The author (finally) finds water!

Last fall, carrying a sparsely packed knapsack and all manner of misconceptions about dowsing, MOTHER EARTH NEWS staffer Fran Adams trekked off to the lovely Green Mountains of upstate Vermont to visit the Dowsing Center of America in order to seek out the truth behind the legendary forked willow branch. She made two startling discoveries: [1] that modern-day dowsers think there’s a whole lot more to their art than just snooping out water, and [2] that–son of a gun!–as far as she could tell, it really and truly . . . well, read Fran’s report to see for yourself what happened.

In mid-September, equipped with what I considered to be enough skepticism to ward off any potentially mind-boggling phenomena, I headed off to Danville, Vermont to attend the 23rd Annual Convention and the school of The American Society of Dowsers, Inc. Since I’d read in the brochure that the implausible-sounding theme for this year’s week-long event was “Dowsing: Steps to Higher Consciousness”, I figured I was in for little more than a few pleasant days of enjoying the fall colors and watching a bunch of spacey old codgers in overalls wander about in search of the Zen of water.

This mind-set (or more accurately, ignorance) left me totally unprepared for what I actually observed and absorbed during my brief but intensely thought-provoking sojourn in New England. For, as it turned out, I soon found myself far too busy trying to learn how to dowse (and then attempting to figure out what the heck it was that I’d just learned how to do) even to remember to enjoy the autumn landscape . . . until I was flying over it on my way home.

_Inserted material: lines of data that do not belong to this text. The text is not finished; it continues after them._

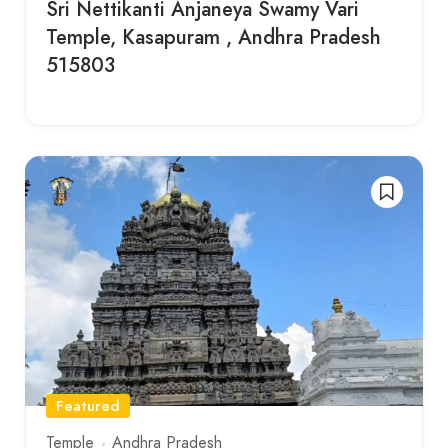
Sri Nettikanti Anjaneya Swamy Vari
Temple, Kasapuram , Andhra Pradesh
515803
Featured
Temple
Andhra Pradesh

Now I realize that this may sound a bit confusing and–let’s face it– hokey to you unless, of course, you’re already a dowser. I mean, first I claim that I’m an avowed skeptic, and then I claim that I learned to dowse? What’s going on here . . . where did all that good, honest disbelief go? Well, the only thing I can tell you is that–when I found myself in the company of some of this country’s (and Canada’s) finest and most respected practitioners of the art–my reservations, like the fall flora, just didn’t seem as important as what these folks had to teach me.

Dowsing Lessons

The first thing I learned was that dowsers aren’t the aloof, overall-clad social drop-outs I’d imagined them to be. (In fact, the only overalls I saw all week were the ones I’d brought with me, thinking they’d help me blend in!) Rather, most of the folks I saw and spoke with were extremely friendly and down-to-earth. Maybe there used to be a stereotypical water diviner, but today’s dowsers come from all walks of life (they range from professionals to homesteaders), and most of them are well educated. At the convention I met a nurse from New York City . . . a businessman from Atlanta . . . an airline pilot (with his wife and two sons) from Montpelier, Vermont . . . a therapist from Danville . . . a young film-maker from Boston . . . a carpenter/farmer from upstate New York . . . and a handful of students (on ASD scholarships) from Washington, D.C. The only thing they all had in common was dowsing.